This paper reads well with clear math notations and has sufficient originality. The paper provides the first comprehensive analysis of metric dimensionality reduction under various distortion measurement criteria and fills the gap between the theoretical perspective and practical viewpoint on metric dimensionality reduction. The paper provides a clean line of related works and highlights the contributions of the paper in a reasonable and fair way. This paper as it states might provide useful practical guidance on metric dimensionality reduction.

Reviewer 3

The authors benchmark various average case distortion criteria. This task is valuable in itself, as dimensionality reduction plays a central role in many key applications of machine learning. However, the authors do not demonstrate enough evidence to support this contribution. For example, on pg 5. the authors state "is is easy to see all (adapted versions of) distortion criteria discussed obey all properties." The reader did not find it easy to see, and after re-reading the previous 4 pages did not find either the adaptation in question well specified or support for the claim that the criteria are fulfilled. If this support is in the appendix, the relevant sections should be well specified for the reader.

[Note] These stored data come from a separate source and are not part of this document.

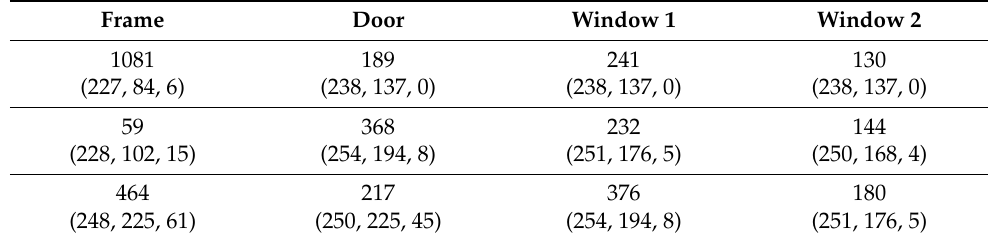
Table 2. Color distribution of façade and windows in IR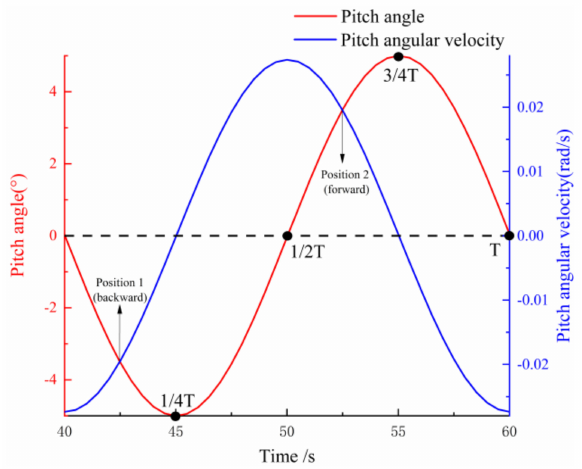
Figure 15. The two typical positions during pitch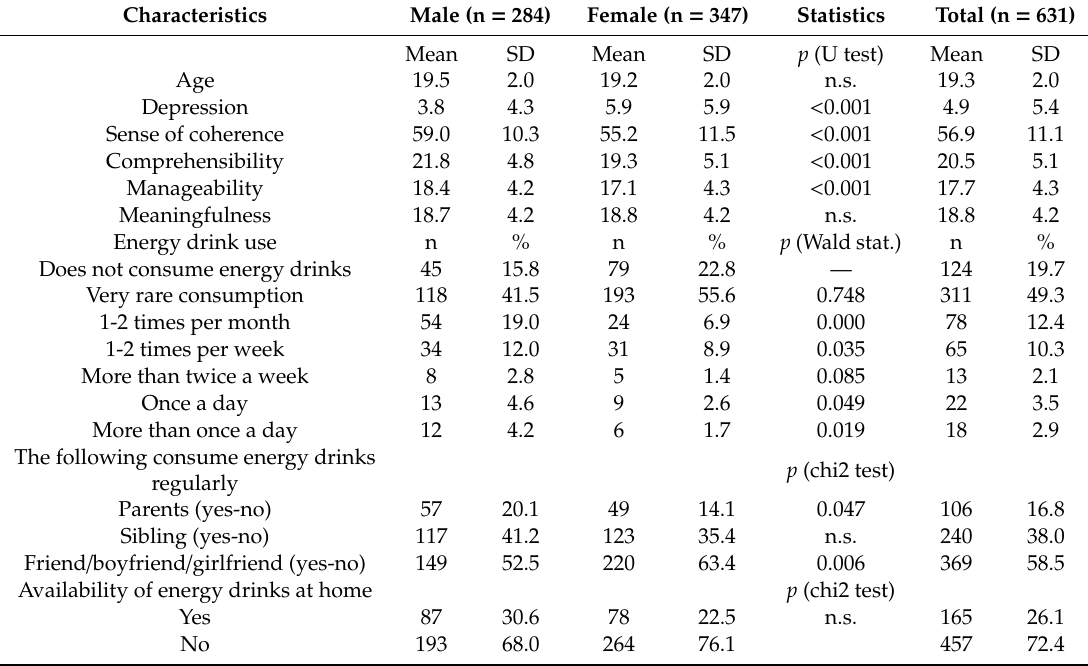
Table 1. Characteristics of the sample according to sex.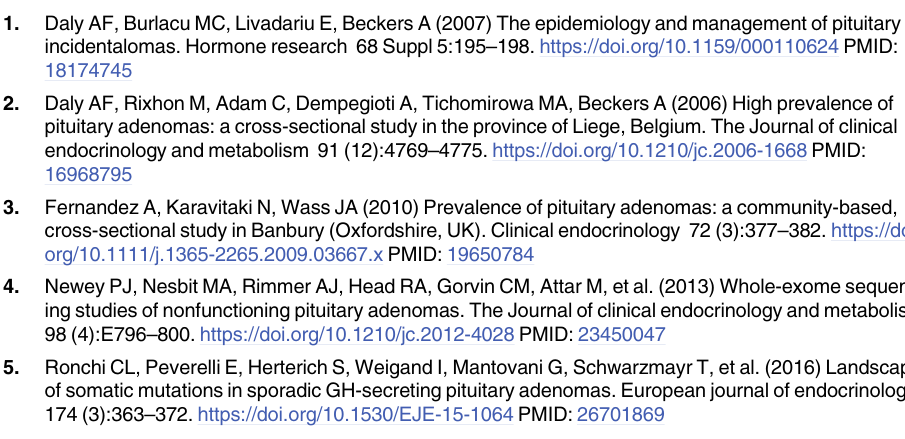
S1 Table. Description of all somatic variants of PitNET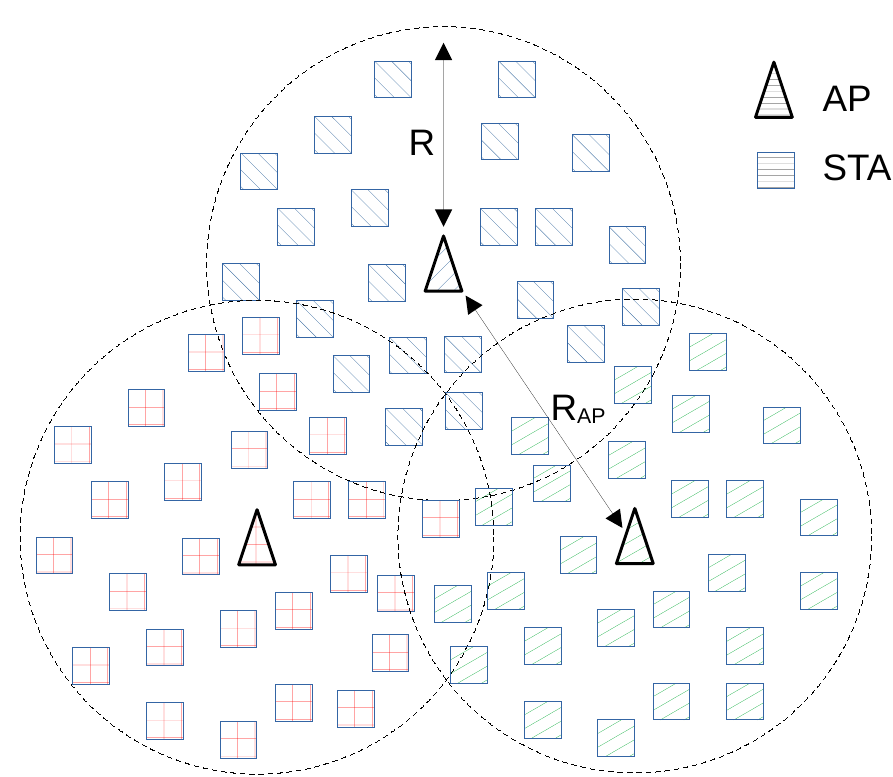
Figure 3. Studied network scheme: different kinds of hatching show different basic service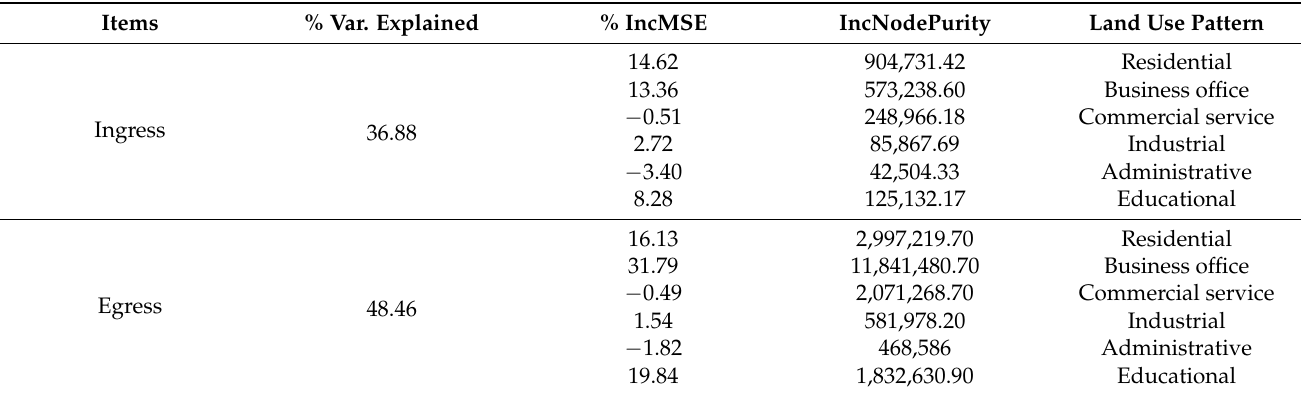
Table 7. The coefficient with random forest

This paper could benefit greatly from having a more clearly delineated structure. The flow of the paper is obtuse, due in part to having unintuitive names for sections and subsections. Referencing sections that do not exist (on page 3) combined with the lack of a conclusion, makes this work feel like one that is in progress rather than complete. It is also hard to decouple at times what is the authors contribution vs previous work. For example in section 2), the motivated properties are largely the same as that proposed by Chennuru Vankadara and von Luxburg (2018). It is unclear exactly what has been generalized. In addition, one of the properties defined by Chennuru Vankadara and von Luxburg (2018) "translation invariance" is not discussed here, although the authors imply they benchmark against all the properties listed. The authors do not benchmark their proposed new method (the square root of the variance distortion proposed by Chennuru Vankadara and von Luxburg (2018)) using a simulation framework that would help evidence the utility of their contribution. The lack of empirical simulation to support the theoretical discussion makes placing the value of this work within the literature difficult. Overall, the poor structure of the writing makes the overall contribution of the authors hard to discern. This may be a symptom of this being a work in progress, and not being able to appropriately clarify or support claims to the reader.